Input file format requirements

markozecevic commented 2 years ago

Hi!

I am trying to reformat my data to fit GWAS_Flow input format requirements. If possible, it would be very helpful if these input requirements could be documented in a little bit more detail.

I have managed to run GWAS_Flow with CSV input containing a subset of variants.

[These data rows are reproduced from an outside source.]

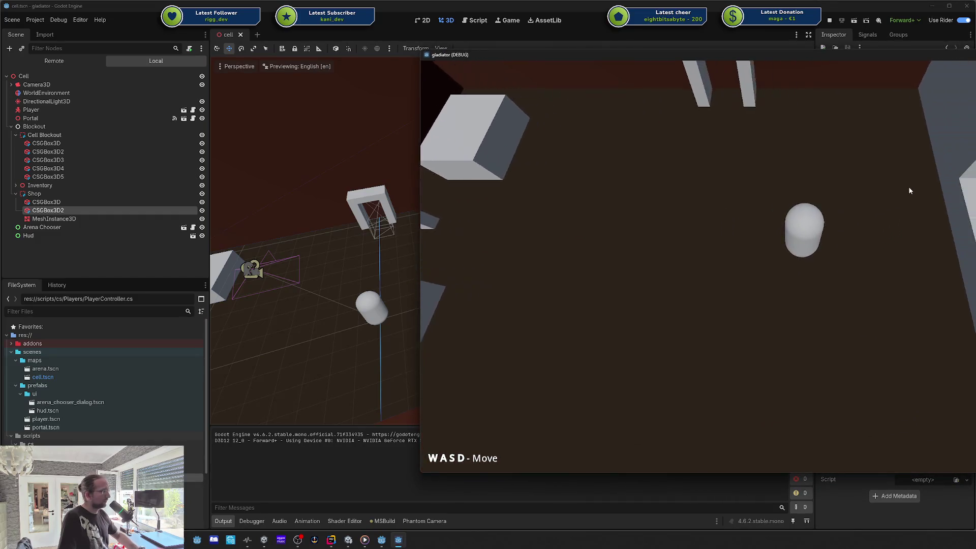
- Stop the running game and enable Use Collision on the Shop node
{"action": "key", "text": "d"}
{"action": "key", "text": "d"}
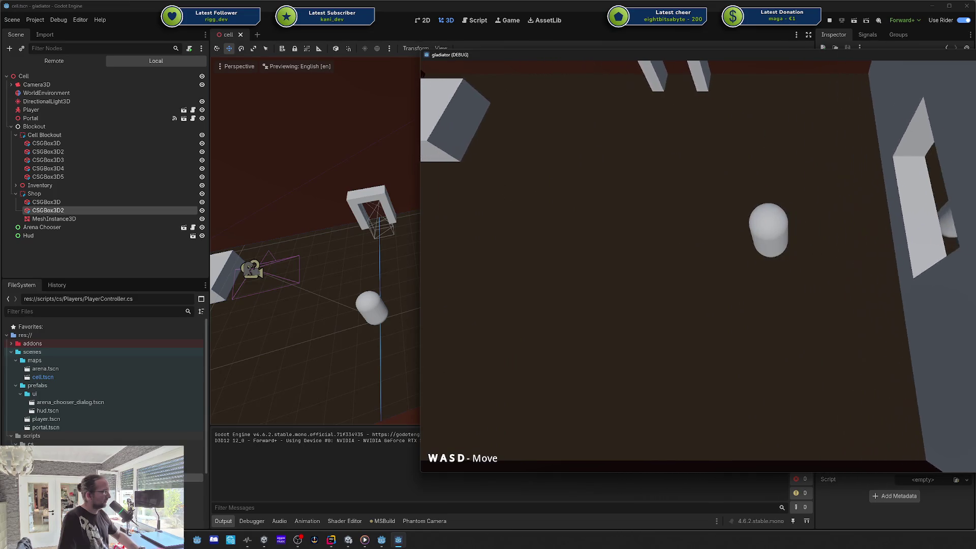
{"action": "key", "text": "F8"}
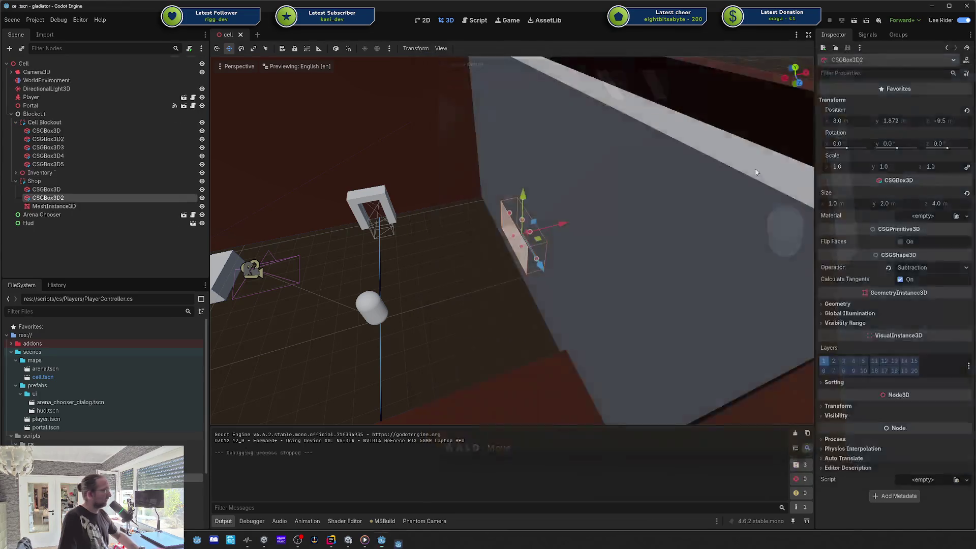
{"action": "left_click", "coordinate": [51, 181]}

If however the genotype data is provided in HDF5 format - it seems that the sample IDs need to be integers, like in the example data. It didn’t immediately work with my data:

2022-01-12T17:51:30.473267359Z Traceback (most recent call last):
2022-01-12T17:51:30.473280368Z   File "/home/ubuntu/gwas.py", line 86, in <module>
2022-01-12T17:51:30.473295853Z     X_FILE, Y_FILE, K_FILE, M_PHE, COF_FILE)
2022-01-12T17:51:30.473299820Z   File "/home/ubuntu/gwas_flow/main.py", line 29, in load_and_prepare_data
2022-01-12T17:51:30.473304968Z     acc_x = np.asarray(snp['accessions'][:], dtype=np.int)
2022-01-12T17:51:30.473308795Z   File "/home/ubuntu/miniconda3/lib/python3.7/site-packages/numpy/core/_asarray.py", line 102, in asarray
2022-01-12T17:51:30.473312730Z     return array(a, dtype, copy=False, order=order)
2022-01-12T17:51:30.473317253Z ValueError: invalid literal for int() with base 10: b'COV49'

…but I can get past this if I remove the “COV” prefix from sample names. I guess this could be a standard or something that some VCF/Plink->HDF5 (if it exists) conversion tool enforces. Any info on how you create these files would be appreciated! I was using the rhdf5 R library to create mine, while trying to mirror the structure of your example files. But it seems there is always another piece missing.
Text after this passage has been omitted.